Your goal:
In the data that follows, find the line with "table lamp: present [158,184,199,269]"; transcribe it, every later line up to the one with "pillow: none [735,375,859,420]", and that line as well, exactly and with no others.

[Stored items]
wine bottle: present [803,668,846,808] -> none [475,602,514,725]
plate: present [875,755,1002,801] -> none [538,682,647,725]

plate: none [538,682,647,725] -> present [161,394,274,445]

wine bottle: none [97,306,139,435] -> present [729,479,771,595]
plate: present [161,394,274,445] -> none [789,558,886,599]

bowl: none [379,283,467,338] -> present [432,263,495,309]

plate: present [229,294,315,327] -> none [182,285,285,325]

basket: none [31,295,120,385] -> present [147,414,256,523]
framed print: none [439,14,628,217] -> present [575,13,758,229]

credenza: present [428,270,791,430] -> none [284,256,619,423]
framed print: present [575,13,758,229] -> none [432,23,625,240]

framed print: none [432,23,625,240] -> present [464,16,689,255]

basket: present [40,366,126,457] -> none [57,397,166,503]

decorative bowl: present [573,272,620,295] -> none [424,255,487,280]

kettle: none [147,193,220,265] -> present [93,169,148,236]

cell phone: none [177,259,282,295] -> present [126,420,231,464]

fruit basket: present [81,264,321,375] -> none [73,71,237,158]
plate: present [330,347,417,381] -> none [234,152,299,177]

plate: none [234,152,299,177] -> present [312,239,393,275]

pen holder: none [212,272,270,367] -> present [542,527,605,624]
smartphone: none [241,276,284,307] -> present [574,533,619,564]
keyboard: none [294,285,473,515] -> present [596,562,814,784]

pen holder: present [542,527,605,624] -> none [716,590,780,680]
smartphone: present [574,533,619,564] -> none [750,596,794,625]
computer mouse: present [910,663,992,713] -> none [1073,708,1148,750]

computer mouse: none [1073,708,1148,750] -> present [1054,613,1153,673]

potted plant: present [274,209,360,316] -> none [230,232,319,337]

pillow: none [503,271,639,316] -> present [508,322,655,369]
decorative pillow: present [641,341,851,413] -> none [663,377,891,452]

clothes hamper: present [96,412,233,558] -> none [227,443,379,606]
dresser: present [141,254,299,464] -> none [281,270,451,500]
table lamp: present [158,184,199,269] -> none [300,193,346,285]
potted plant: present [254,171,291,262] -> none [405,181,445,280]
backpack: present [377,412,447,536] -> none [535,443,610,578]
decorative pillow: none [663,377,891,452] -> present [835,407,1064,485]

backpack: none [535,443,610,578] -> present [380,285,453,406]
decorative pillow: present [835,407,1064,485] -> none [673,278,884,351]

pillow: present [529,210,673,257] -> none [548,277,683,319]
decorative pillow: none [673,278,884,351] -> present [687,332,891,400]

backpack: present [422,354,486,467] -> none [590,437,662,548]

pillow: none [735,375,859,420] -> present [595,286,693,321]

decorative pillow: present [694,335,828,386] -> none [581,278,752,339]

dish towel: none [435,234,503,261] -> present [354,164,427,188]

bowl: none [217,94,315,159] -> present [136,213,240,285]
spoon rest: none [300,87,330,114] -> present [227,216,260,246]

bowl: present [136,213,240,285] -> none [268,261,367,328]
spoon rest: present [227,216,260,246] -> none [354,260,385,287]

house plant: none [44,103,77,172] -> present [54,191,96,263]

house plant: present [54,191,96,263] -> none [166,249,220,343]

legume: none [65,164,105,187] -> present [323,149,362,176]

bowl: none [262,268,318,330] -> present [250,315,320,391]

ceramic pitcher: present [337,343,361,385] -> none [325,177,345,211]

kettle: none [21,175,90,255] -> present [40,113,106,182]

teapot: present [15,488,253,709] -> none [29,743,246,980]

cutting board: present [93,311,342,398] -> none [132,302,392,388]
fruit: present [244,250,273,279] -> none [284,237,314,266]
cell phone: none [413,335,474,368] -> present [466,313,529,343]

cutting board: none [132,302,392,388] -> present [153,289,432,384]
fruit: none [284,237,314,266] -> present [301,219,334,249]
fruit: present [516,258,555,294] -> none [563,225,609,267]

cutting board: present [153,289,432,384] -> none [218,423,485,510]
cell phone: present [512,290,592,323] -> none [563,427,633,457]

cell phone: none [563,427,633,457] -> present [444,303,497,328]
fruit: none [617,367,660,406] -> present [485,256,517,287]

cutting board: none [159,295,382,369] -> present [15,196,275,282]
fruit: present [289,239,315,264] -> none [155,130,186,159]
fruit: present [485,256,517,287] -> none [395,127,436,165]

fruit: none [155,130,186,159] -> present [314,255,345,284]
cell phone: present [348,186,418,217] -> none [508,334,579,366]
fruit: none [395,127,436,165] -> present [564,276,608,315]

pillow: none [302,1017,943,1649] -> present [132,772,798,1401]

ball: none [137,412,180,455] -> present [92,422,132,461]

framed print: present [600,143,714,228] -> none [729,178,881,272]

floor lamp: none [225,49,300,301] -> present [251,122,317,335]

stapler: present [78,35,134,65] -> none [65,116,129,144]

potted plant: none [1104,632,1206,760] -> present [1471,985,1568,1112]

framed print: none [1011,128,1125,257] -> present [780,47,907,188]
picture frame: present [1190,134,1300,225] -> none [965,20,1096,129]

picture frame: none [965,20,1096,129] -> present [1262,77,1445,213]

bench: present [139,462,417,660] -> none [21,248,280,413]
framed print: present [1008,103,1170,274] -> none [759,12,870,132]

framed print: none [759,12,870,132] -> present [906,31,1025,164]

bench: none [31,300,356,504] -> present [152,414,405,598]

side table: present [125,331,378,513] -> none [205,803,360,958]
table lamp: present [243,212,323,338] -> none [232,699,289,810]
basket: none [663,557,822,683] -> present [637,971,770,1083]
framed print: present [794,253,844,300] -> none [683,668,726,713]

Written solution:
table lamp: present [158,184,199,269] -> none [300,193,346,285]
potted plant: present [254,171,291,262] -> none [405,181,445,280]
backpack: present [377,412,447,536] -> none [535,443,610,578]
decorative pillow: none [663,377,891,452] -> present [835,407,1064,485]

backpack: none [535,443,610,578] -> present [380,285,453,406]
decorative pillow: present [835,407,1064,485] -> none [673,278,884,351]

pillow: present [529,210,673,257] -> none [548,277,683,319]
decorative pillow: none [673,278,884,351] -> present [687,332,891,400]

backpack: present [422,354,486,467] -> none [590,437,662,548]

pillow: none [735,375,859,420] -> present [595,286,693,321]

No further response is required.